=== Document section ===

Yocto is awful. I mean it has a niche I guess, but there is basically no package manager. Somehow I managed to install a Rust toolchain on it, but it couldn't build the web server I wanted to run on it.
I'd much rather have a Pi running a sane distro.
Oh, I remember having to use Yocto when I started experimenting with the BeagleBone Black SBC back in 2015. Yes I remember it being very hard to use. I remember I had need to rebuild the kernel to include a disabled kernel module. The cross compilation on my desktop PC didn't work, so I had to build it on the BeagleBone. That was an awful process, it took about 6 hours.
For anyone not familiar, the BeagleBone Black was an SBC that came out as competitor to the Raspberry Pi 2. The main difference was the BeagleBone used an open source design, based on a non-NDA CPU unlike the RPI, so it meant they published full kernel sources. But in my experiments I found the BeagleBone CPU was much slower than the RPI, and it's graphics hardware was almost non-existent compared to RPIs integrated graphics.
BBB is actually really good nowadays compared to where it started. I've got quite a few deployed hardware appliance designs with them baked in. The real time IO and subprocessor was a nice quick and dirty way to get a little psuedo FPGA
Yah, BBB was horrendously slow. Lots of neat features like realtime PDU and tons of IO, but the only way to use it was Debian headless because a full DE was painful. I bought a 7" touch display to use as an HMI that the BBB mounted on the back of and it duplicated the pins so you could put a cape on it (that didn't conflict with the HDMI pins it used), but I never used it because it was so slow.
It isn't built to be changed after the image is created. I would either just go straight builtroot or Debian.

===

_Required work_.
1. Reproduce the part of the Yocto discussion starting with "I'd much rather" and going on through "RPIs integrated graphics.".
2. In the Yocto discussion, how long did building the kernel on the BeagleBone take?

=== Source material ===

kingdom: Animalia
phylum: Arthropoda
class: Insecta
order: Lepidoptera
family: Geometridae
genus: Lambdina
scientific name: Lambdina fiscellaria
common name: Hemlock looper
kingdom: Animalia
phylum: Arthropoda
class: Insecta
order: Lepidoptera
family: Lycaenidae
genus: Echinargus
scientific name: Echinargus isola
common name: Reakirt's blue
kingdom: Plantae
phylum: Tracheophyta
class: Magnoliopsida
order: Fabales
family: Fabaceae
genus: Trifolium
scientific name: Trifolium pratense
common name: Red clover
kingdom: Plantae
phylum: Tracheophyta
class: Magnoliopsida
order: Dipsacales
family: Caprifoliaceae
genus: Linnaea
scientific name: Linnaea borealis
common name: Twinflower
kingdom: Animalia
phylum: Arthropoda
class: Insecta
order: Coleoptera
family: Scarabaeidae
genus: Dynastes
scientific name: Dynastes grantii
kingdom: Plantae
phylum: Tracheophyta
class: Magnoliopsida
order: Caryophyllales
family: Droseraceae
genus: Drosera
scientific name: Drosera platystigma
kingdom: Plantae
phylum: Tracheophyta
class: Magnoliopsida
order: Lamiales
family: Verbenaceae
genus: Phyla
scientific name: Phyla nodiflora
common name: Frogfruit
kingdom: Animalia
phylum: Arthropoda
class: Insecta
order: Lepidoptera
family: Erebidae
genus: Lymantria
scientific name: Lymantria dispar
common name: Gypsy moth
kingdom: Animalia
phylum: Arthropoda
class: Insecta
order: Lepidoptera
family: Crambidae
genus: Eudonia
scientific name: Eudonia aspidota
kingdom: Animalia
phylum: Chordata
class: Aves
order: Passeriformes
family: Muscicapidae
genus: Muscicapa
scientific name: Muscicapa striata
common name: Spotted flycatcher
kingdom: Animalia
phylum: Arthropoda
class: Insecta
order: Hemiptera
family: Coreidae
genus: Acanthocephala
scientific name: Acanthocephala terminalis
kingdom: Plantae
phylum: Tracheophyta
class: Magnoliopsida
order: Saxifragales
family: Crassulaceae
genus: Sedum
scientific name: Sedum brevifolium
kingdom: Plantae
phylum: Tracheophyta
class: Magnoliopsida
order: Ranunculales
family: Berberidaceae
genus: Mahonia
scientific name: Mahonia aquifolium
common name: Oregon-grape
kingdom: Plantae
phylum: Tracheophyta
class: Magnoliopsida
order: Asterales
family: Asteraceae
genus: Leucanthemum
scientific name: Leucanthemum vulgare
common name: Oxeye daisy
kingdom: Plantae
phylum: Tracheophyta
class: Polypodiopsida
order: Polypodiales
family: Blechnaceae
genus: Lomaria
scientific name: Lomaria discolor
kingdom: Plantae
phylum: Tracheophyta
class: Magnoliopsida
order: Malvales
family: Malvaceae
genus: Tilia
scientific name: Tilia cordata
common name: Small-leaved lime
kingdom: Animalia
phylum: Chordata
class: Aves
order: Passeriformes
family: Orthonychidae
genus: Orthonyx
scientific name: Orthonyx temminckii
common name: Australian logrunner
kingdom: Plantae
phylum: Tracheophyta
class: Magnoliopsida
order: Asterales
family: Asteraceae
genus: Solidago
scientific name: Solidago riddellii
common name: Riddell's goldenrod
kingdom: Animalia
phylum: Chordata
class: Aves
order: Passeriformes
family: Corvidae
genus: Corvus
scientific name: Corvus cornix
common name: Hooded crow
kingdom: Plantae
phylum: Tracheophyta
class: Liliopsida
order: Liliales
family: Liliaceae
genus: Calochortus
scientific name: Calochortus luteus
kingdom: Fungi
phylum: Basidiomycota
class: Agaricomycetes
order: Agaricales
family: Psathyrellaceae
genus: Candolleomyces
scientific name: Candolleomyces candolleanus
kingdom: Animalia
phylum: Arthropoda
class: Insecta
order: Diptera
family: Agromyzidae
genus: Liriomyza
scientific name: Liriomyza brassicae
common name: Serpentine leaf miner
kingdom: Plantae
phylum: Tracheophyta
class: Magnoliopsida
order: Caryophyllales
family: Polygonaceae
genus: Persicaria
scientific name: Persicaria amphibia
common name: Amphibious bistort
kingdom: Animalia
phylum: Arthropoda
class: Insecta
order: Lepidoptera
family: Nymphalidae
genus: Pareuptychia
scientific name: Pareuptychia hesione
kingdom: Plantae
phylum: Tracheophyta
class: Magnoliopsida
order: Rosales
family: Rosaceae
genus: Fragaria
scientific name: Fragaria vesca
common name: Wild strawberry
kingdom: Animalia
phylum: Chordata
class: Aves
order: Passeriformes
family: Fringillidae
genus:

===

_Solutions for each task_.
1.
I'd much rather have a Pi running a sane distro.
Oh, I remember having to use Yocto when I started experimenting with the BeagleBone Black SBC back in 2015. Yes I remember it being very hard to use. I remember I had need to rebuild the kernel to include a disabled kernel module. The cross compilation on my desktop PC didn't work, so I had to build it on the BeagleBone. That was an awful process, it took about 6 hours.
For anyone not familiar, the BeagleBone Black was an SBC that came out as competitor to the Raspberry Pi 2. The main difference was the BeagleBone used an open source design, based on a non-NDA CPU unlike the RPI, so it meant they published full kernel sources. But in my experiments I found the BeagleBone CPU was much slower than the RPI, and it's graphics hardware was almost non-existent compared to RPIs integrated graphics.

2. About 6 hours.